A Terceira Seção do Superior Tribunal de Justiça, especializada no julgamento de processos criminais, aprovou três novos enunciados (a propósito, o enunciado é a súmula de um entendimento consolidado no órgão julgador, que é adotado em todos os julgamentos que tratam da mesma matéria, servindo de orientação para todos os órgãos do Poder Judiciário no país, de primeira e segunda instância).
Os três enunciados tiveram as teses fixadas anteriormente em julgamento de recurso especial sob o rito dos representativos de controvérsia, estabelecido no artigo 543-C do Código de Processo Civil.
O primeiro deles diz respeito ao benefício previsto no art. 155, 2º., do Código Penal, in verbis: “Se o criminoso é primário, e é de pequeno valor a coisa furtada, o juiz pode substituir a pena de reclusão pela de detenção, diminuí-la de um a dois terços, ou aplicar somente a pena de multa.” Eis um direito subjetivo público do réu!
O Enunciado 511 permite a aplicação do benefício em caso de furto qualificado, com seguinte texto: "É possível o reconhecimento do privilégio previsto no § 2º do art. 155 do Código Penal nos casos de crime de furto qualificado, se estiverem presentes a primariedade do agente, o pequeno valor da coisa e a qualificadora for de ordem objetiva." (Recurso Repetitivo: REsp 1193194http://www.stj.jus.br/webstj/processo/justica/jurisprudencia.asp?tipo=num_pro&valor=REsp1193194).
Como qualificadoras de ordem objetiva consideramos aquelas previstas nos incisos I, II (escalada), III e IV. Nada obstante, não aceitamos a razão da limitação do enunciado apenas em relação às qualificadoras de natureza objetiva, mesmo porque o que importa para gozar do benefício legal é a primariedade e o pequeno valor da coisa subtraída, pouco importando se foi com abuso de confiança, ou mediante fraude ou destreza. Uma coisa não tem nada que ver com a outra!

**Listagem de dados:**

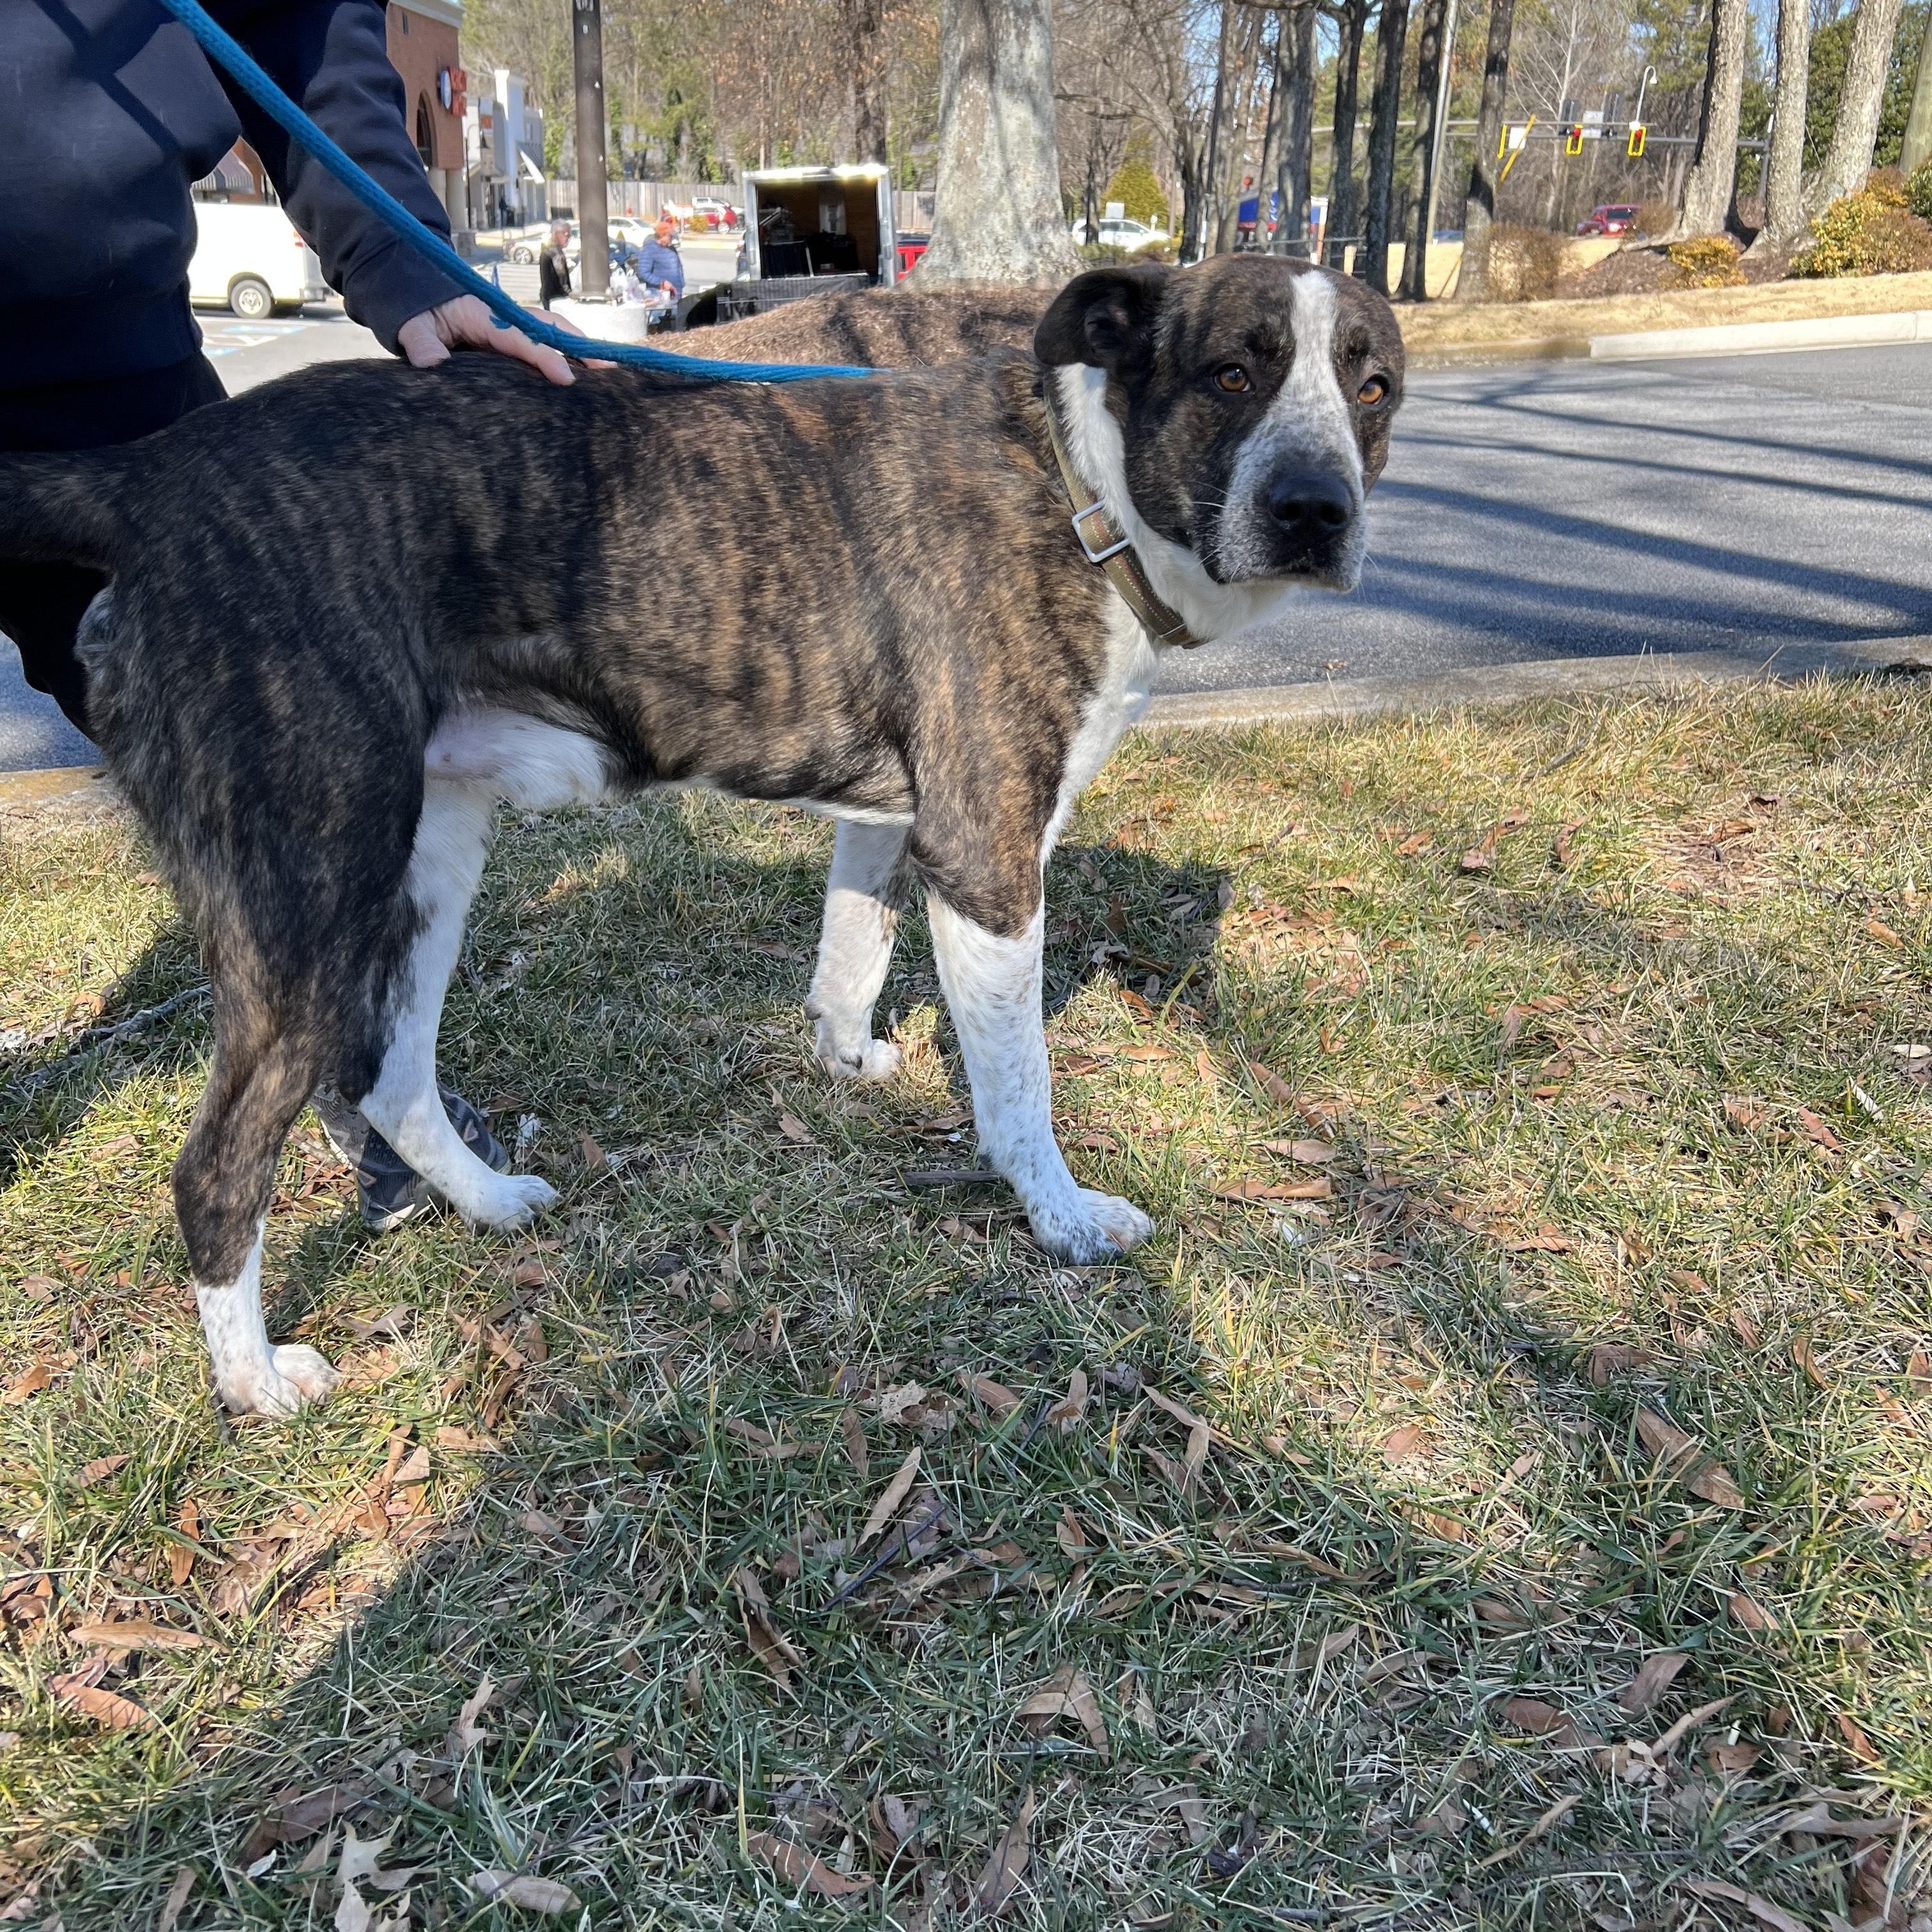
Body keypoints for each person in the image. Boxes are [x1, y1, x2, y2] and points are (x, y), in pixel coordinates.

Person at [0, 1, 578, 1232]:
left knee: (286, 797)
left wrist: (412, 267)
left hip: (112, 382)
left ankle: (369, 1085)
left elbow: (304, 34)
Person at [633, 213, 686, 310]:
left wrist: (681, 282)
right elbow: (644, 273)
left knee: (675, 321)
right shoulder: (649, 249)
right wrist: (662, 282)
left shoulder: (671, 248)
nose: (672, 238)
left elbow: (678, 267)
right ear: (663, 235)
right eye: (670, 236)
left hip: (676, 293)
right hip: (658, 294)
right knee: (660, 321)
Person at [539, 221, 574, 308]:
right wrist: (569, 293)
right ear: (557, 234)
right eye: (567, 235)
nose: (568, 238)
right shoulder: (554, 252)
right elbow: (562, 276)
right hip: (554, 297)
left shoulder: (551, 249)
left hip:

**Ação necessária:** Transcreva, do texto sobre os enunciados do STJ, a parte que vai de "Os três enunciados" a "público do réu!".

**Sua resposta:**
Os três enunciados tiveram as teses fixadas anteriormente em julgamento de recurso especial sob o rito dos representativos de controvérsia, estabelecido no artigo 543-C do Código de Processo Civil.
O primeiro deles diz respeito ao benefício previsto no art. 155, 2º., do Código Penal, in verbis: “Se o criminoso é primário, e é de pequeno valor a coisa furtada, o juiz pode substituir a pena de reclusão pela de detenção, diminuí-la de um a dois terços, ou aplicar somente a pena de multa.” Eis um direito subjetivo público do réu!